Default weighting: fidelity = 0.6 × coverage + 0.4 × jaccard. The 60/40 split rewards “every page survived” over “vocabulary overlapped” — a lossy artifact that perfectly preserves 3/10 pages scores lower than one that loosely preserves 10/10 pages.

Concept extraction is heuristic: [[wikilinks]], frontmatter tags:, and capitalised multi-word terms. It’s good enough for structural comparison but not word-for-word. For word-level fidelity, use --llm-judge.

Per-Type Targets

Defaults ship inside the skill. Override with --target <float> when a vault is exceptional (e.g. heavy code-block content makes flashcards harder to reconstruct).

See fidelity scoring reference for the full target table and the reasoning behind each number.

Exit Codes

Usable directly in CI:

Code	Meaning
`0`	Fidelity ≥ target (pass)
`1`	Fidelity < target (fail)
`2+`	Infrastructure error (missing artifact, ingest crash, etc.)

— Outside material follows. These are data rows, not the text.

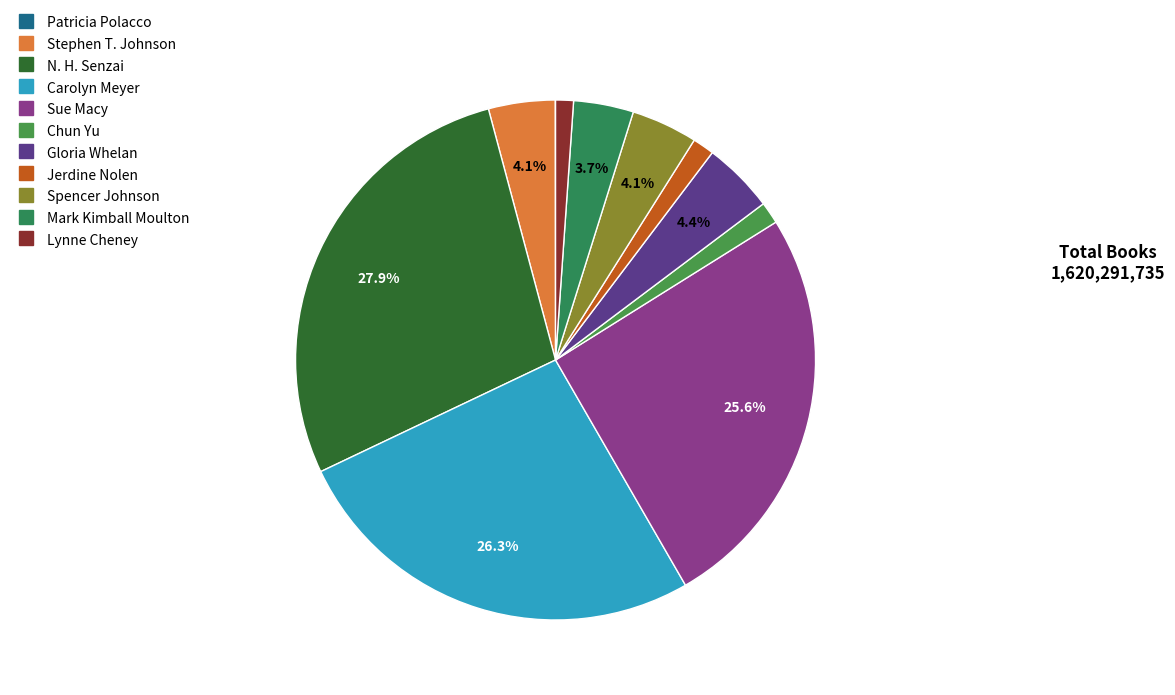

How many slices are in this pie chart?

11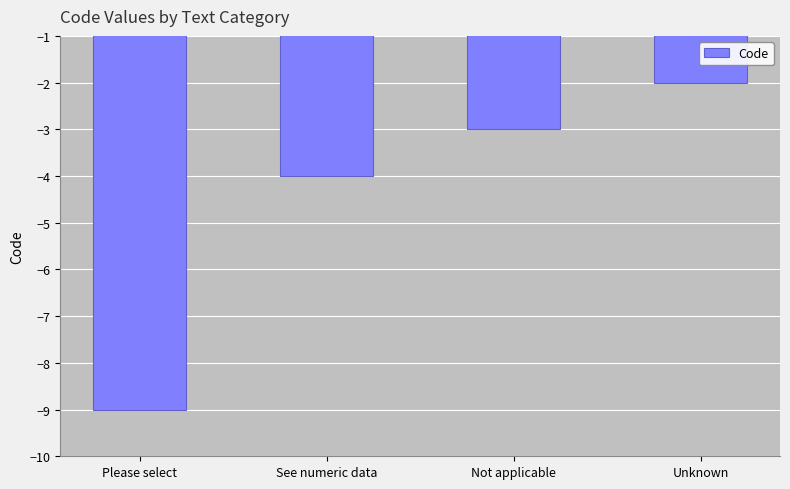

True or false: the data shows -1 at Not applicable.

False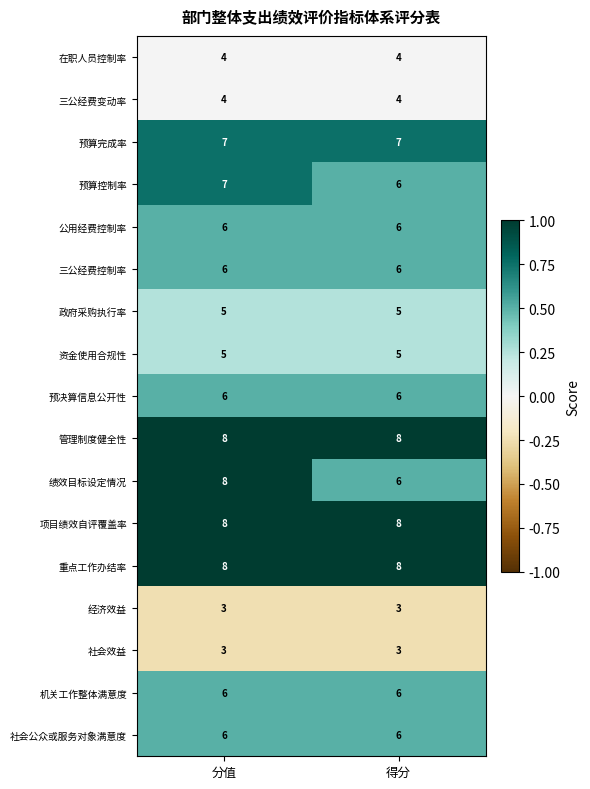

The 资金使用合规性 series shows 5 at 分值. True or false?

True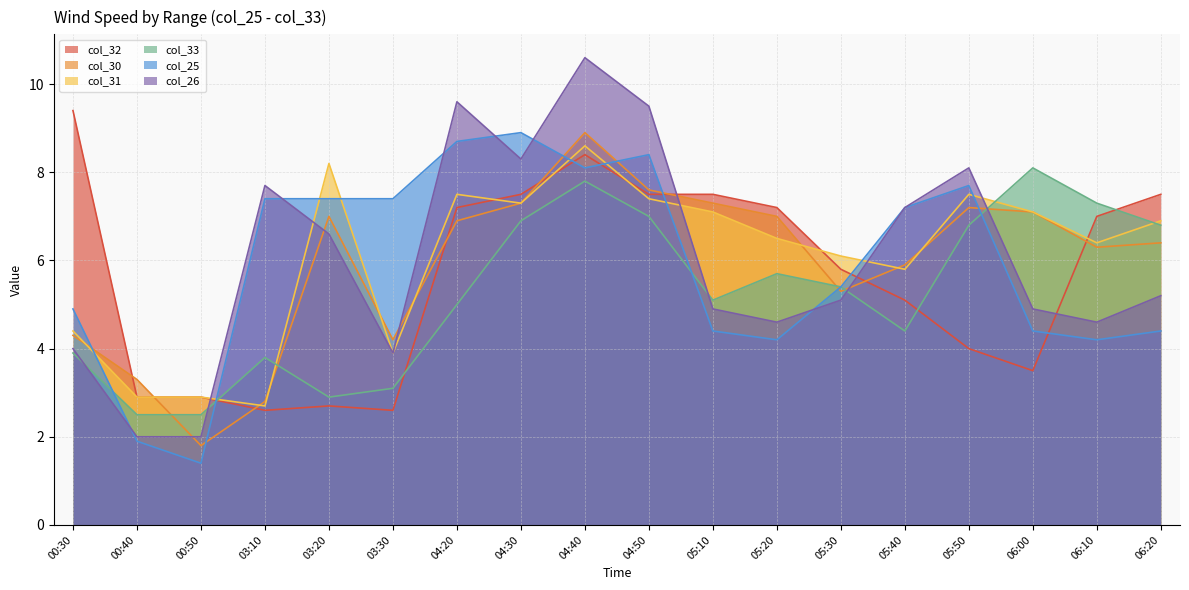

What are all the series names shown in the legend?

col_32, col_30, col_31, col_33, col_25, col_26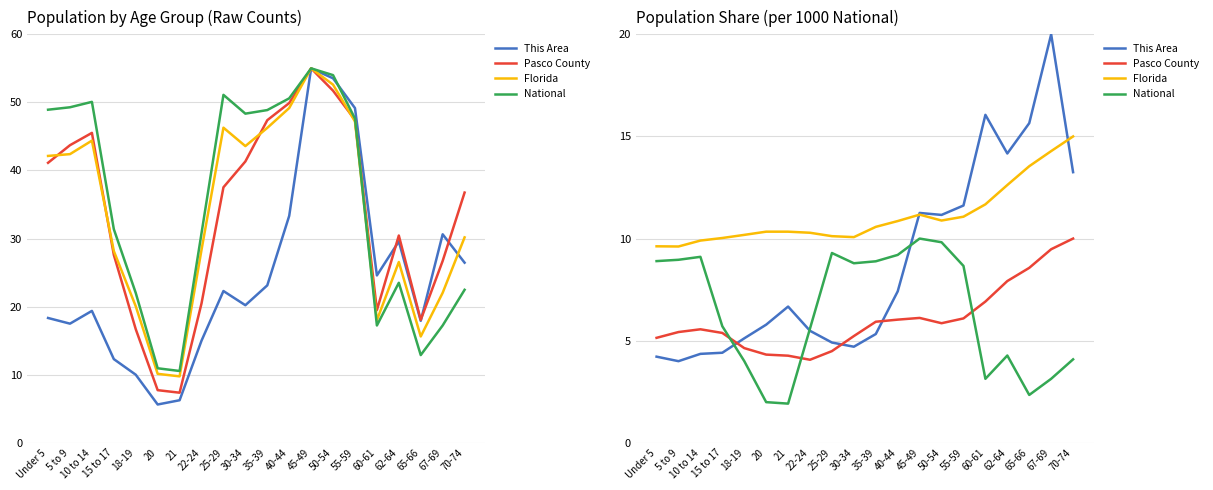

How many lines are shown in the chart?

4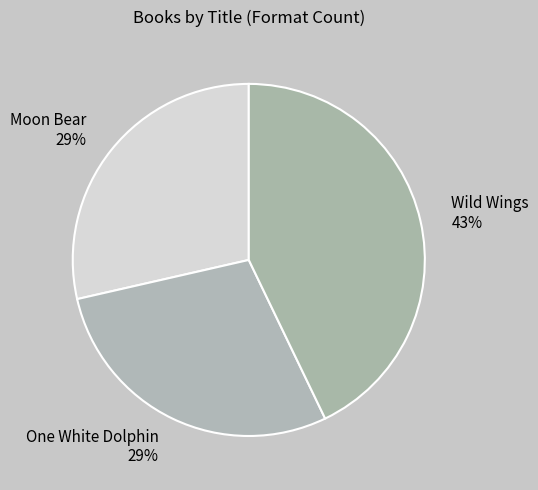

How many slices are in this pie chart?

3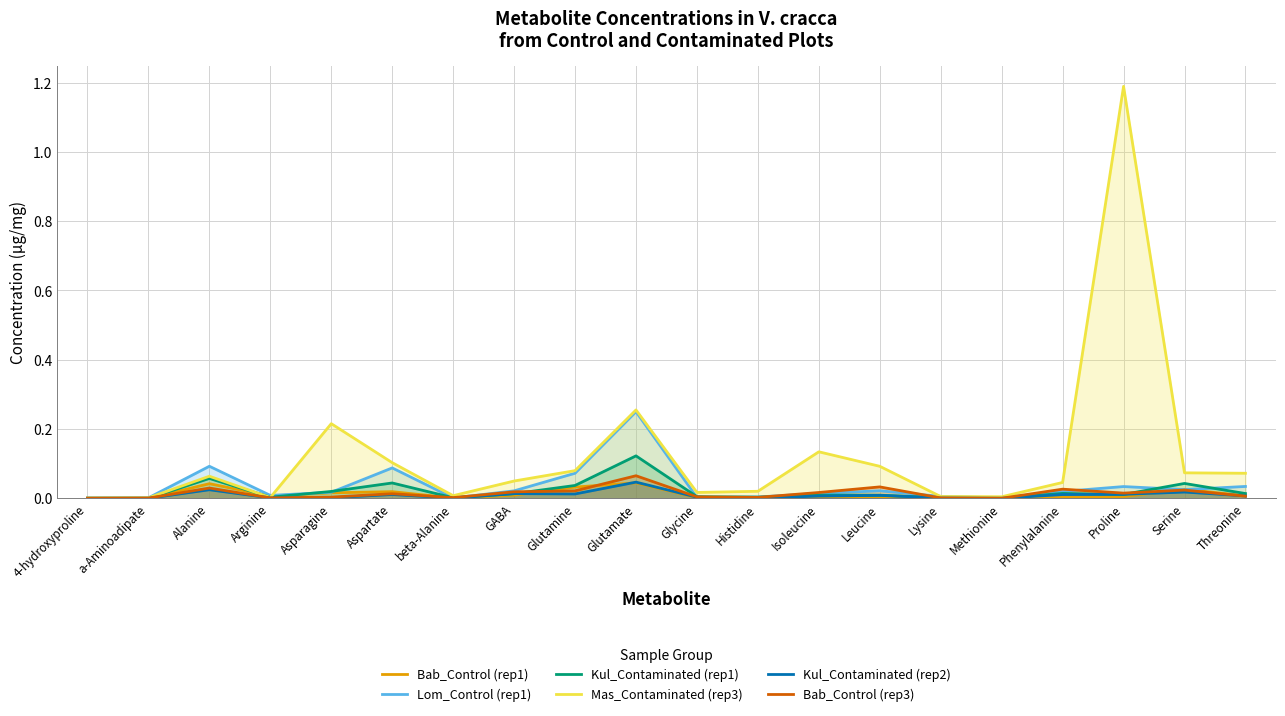

True or false: Kul_Contaminated (rep1) has more than 2 interior local peaks.

True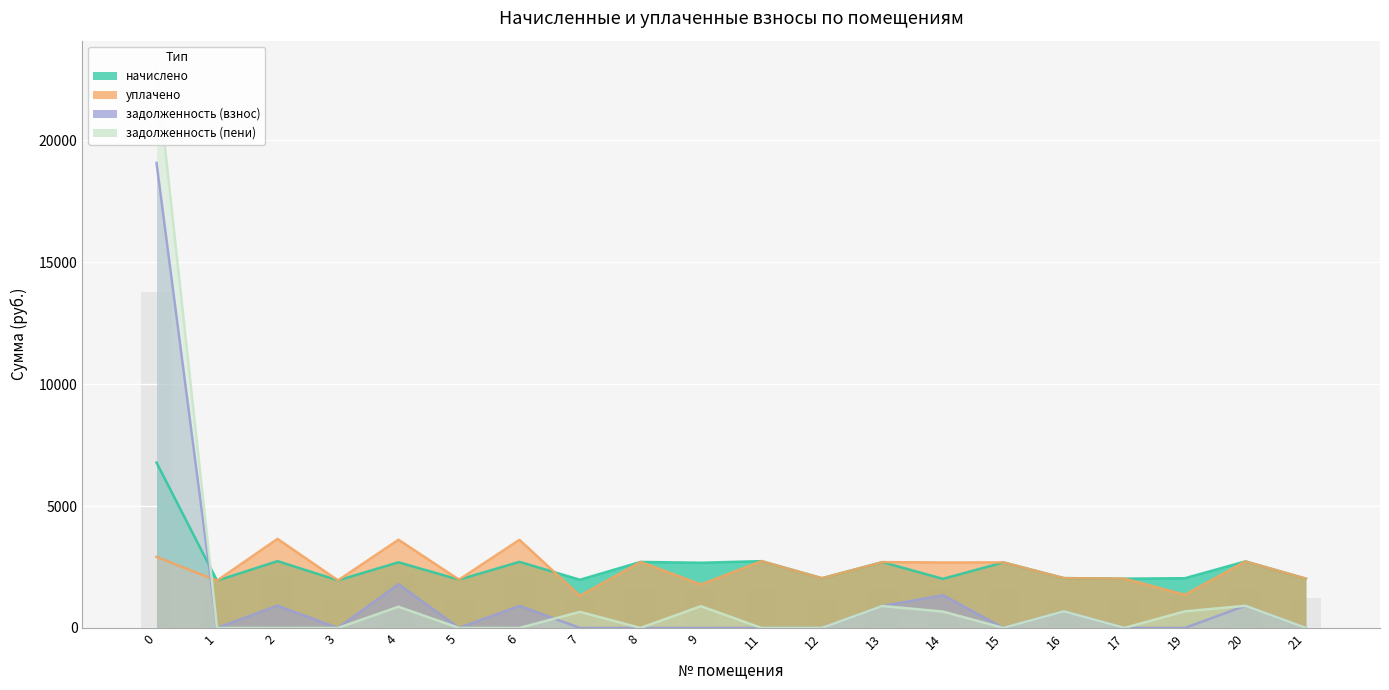

Which has a higher value, 3 or 5?

5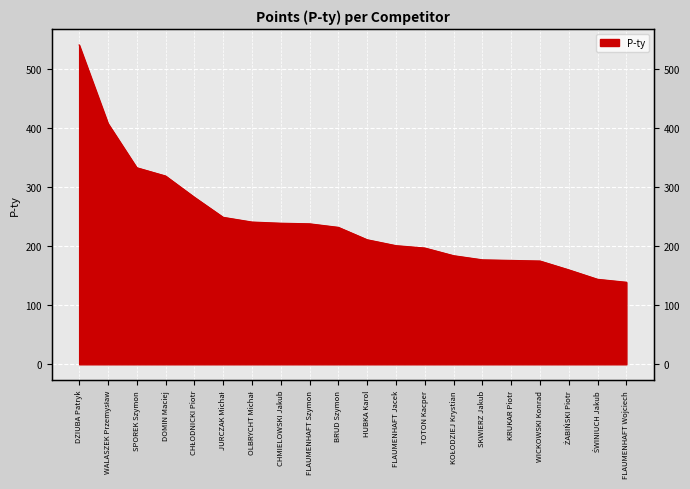

Reading right to left, list all the values displayed in this chart.

139	144	160	175	176	177	184	197	201	211	232	238	239	241	249	283	319	333	408	541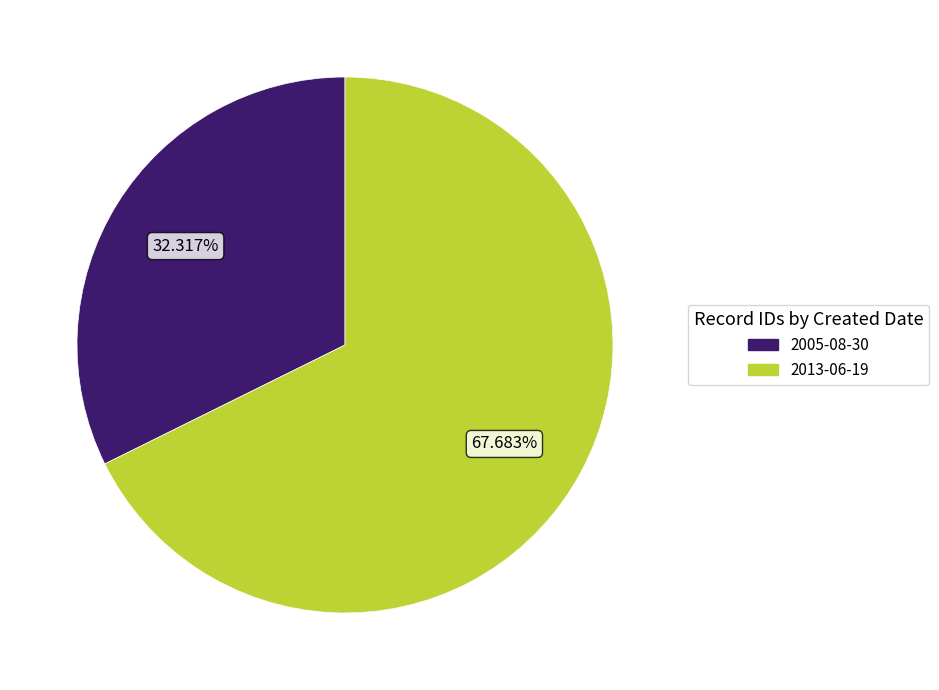

Does any single category account for the majority?

Yes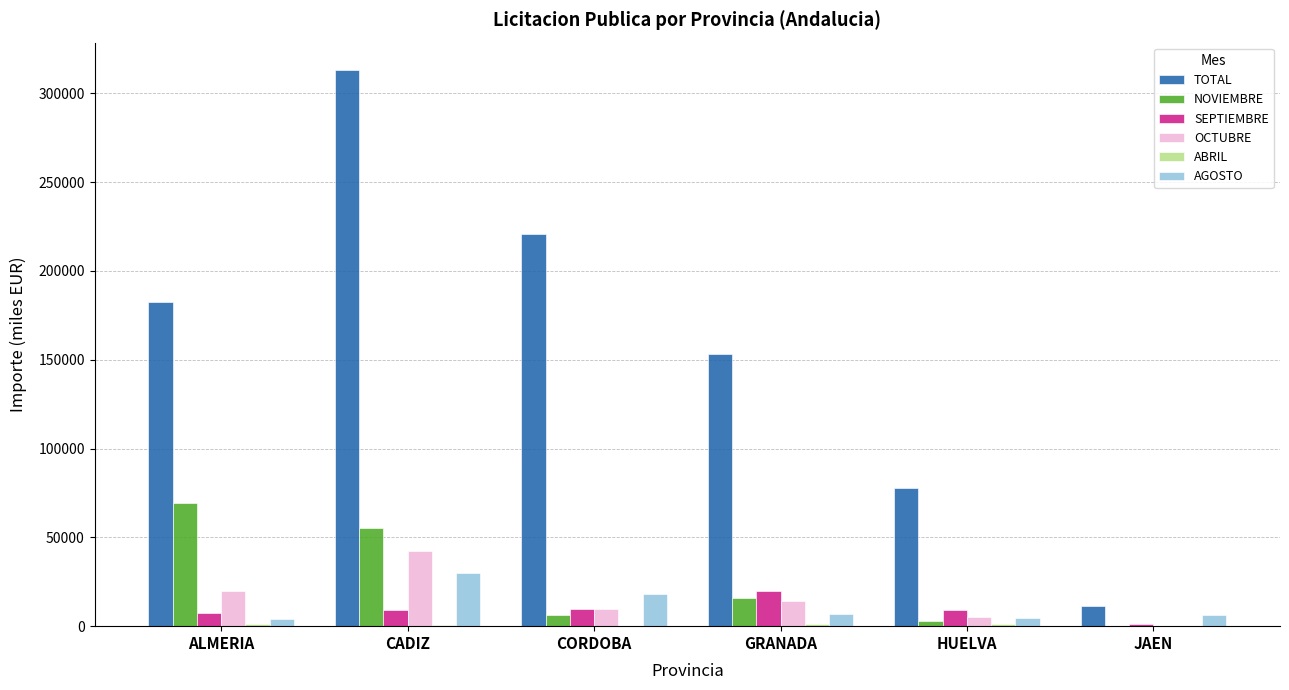

The value of NOVIEMBRE at ALMERIA is 69496.3. True or false?

True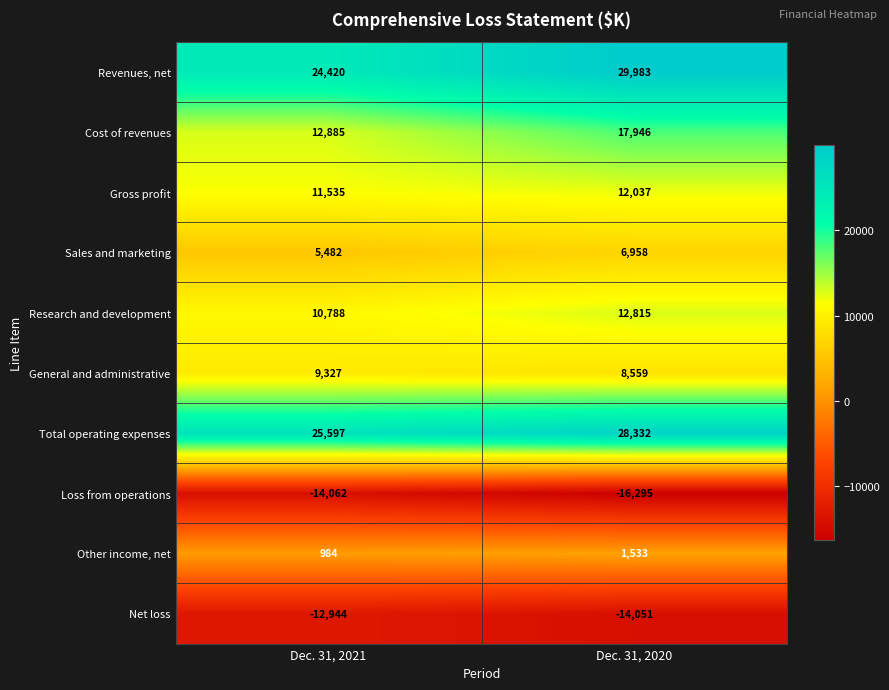

At how many categories does at least one series exceed 27516?

1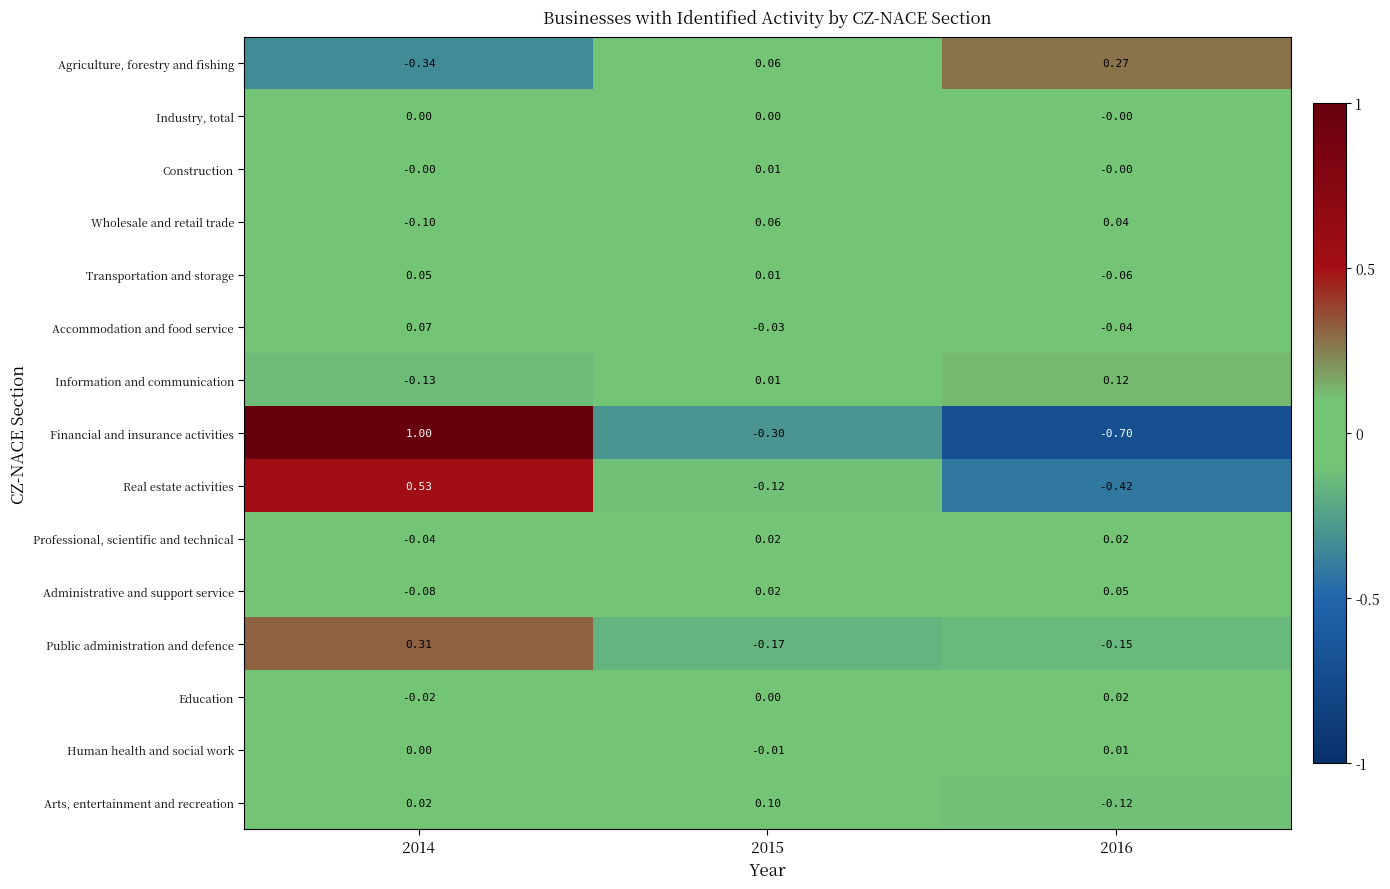

Is the value of Construction at 2014 greater than the value of Transportation and storage at 2014?

No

The golden-corpus workflow uses this with continue-on-error: true during advisory rollout; per-project CI can remove the flag once scores stabilise.

When to Use

On demand — “did this book actually capture what’s in my wiki?”
After a handler change — run against the golden corpus to catch template regressions.
Chained from lint — /lint --artifacts --verify calls this on drifted artifacts only, cheap filter then expensive check.
Before shipping an artifact externally — confirm fidelity before sharing with stakeholders.

Known Limitations

Concept extraction is lossy. Some pages with heavy prose and few proper nouns under-extract. The LLM-judge tier works around this for pages where it matters.
Binary-only paths (MP4 whisper + OCR) are deferred. The .scenes.json sidecar covers video for now; re-ingesting the rendered MP4 itself waits for a future iteration.
Scoring is structural by default. Two pages that convey the same idea in totally different words will still diff badly in coverage/jaccard. --llm-judge is how you catch that — by design, at a cost.